To deploy your own VM using this image, follow those steps in the portal:
- click "+ New" in the left hand size panel;
- search for "Deep Learning Virtual Machine" and click on the "Create" button;
- name: "firstname-lastname" (only lowercase ascii characters);
- OS type: "Linux";
- choose a username and a password (write them down, you will need them later);
- subscription: "AZUREDEEPNETOG" (should be the default);
- resource group:
- tick "create new" (if this is the first time you deploy a VM), then:
firstname-lastname
(only lowercase ascii characters);
- location: choose "West Europe" should work;
- virtual machine size: "1x Standard NC6";
- use the default storage account;
- in the "Summary" panel, wait a bit for the validation and click "OK";
- in the "Buy" panel, tick the checkbox and click "OK" (after reading the boring legal text off-course);
If you get a QuotaExceeded
error message: try again with another location.
Not all locations have NC6 virtual machines.

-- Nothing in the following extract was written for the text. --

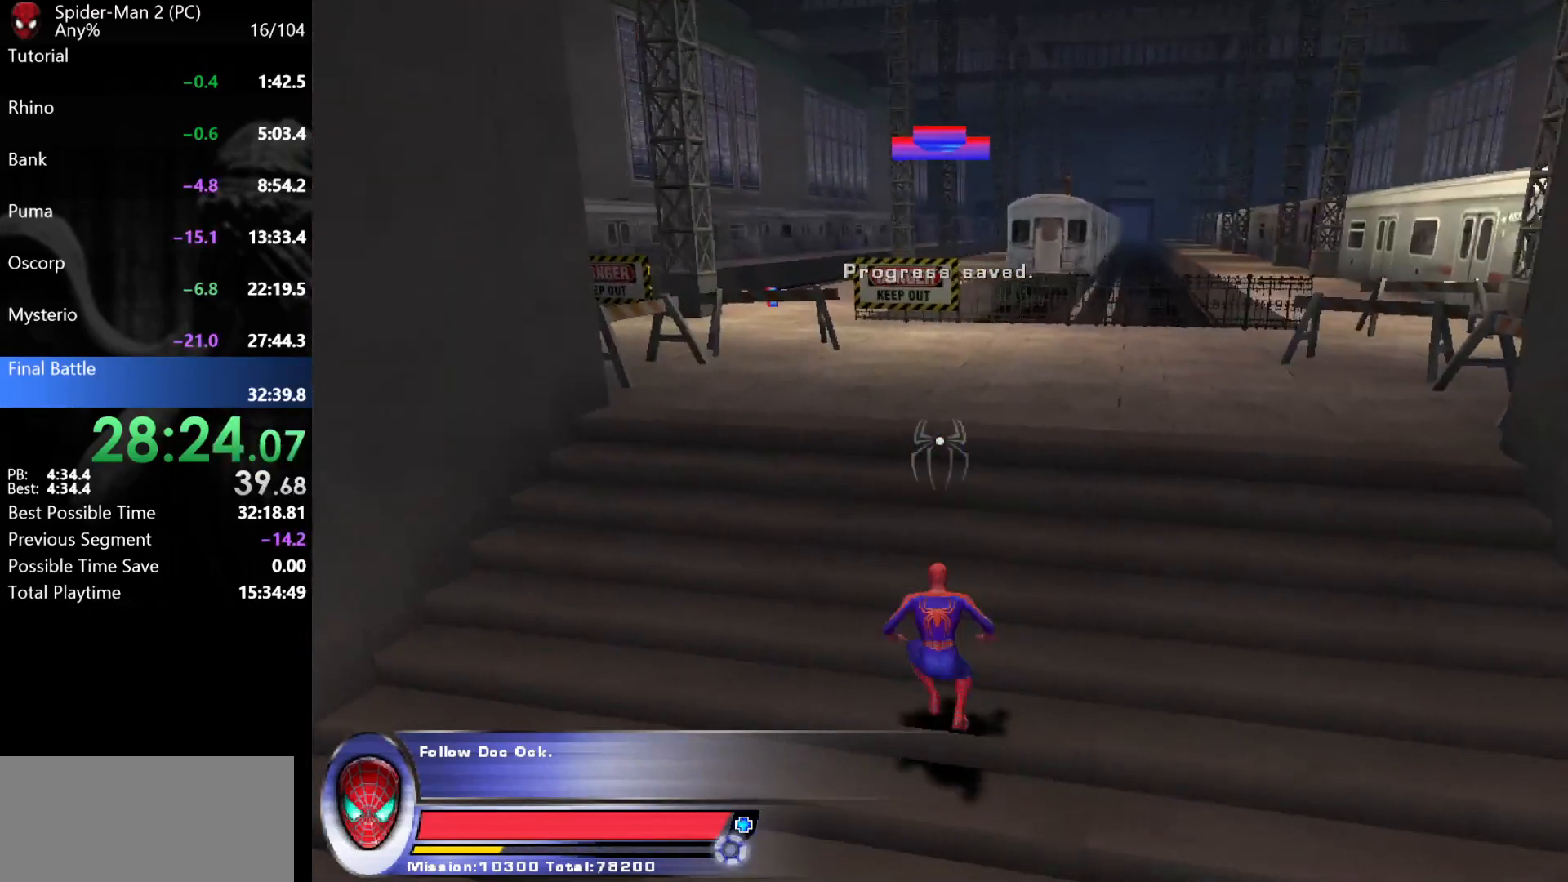
{"keys": ["w"], "mouse": [], "events": [[33, "a", "up"], [100, "mouse_right", "up"], [183, "mouse_left", "down"], [233, "mouse_left", "up"], [300, "mouse_left", "down"], [333, "d", "down"], [367, "mouse_left", "up"], [400, "d", "up"]]}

Check the regions that have
NC-series here:
https://azure.microsoft.com/en-us/regions/services/
Feel free to pin this deployment to your dashboard to make it easy to find the next time you log in to the Azure portal.
You can leave the network configuration parameters to their default values.
If it does not work, please click on the top and righthand-side menu with your name and switch directory to the one named "ericmoulinesoutlook.onmicrosoft..." and then try again.
If it still does not work, please contact Olivier or Charles preferably on slack.
Once you are no longer using the VM, don't forget to stop it! (see below).
Once your VM is deployed (wait a couple of minutes for the VM to start and be ready to accept connections), copy the IP address and from the Azure portal info you should be able to ssh into it:
ssh username@ip-address
If your laptop is under Windows, feel free to use PuTTY to connect to your Azure VM on port 22.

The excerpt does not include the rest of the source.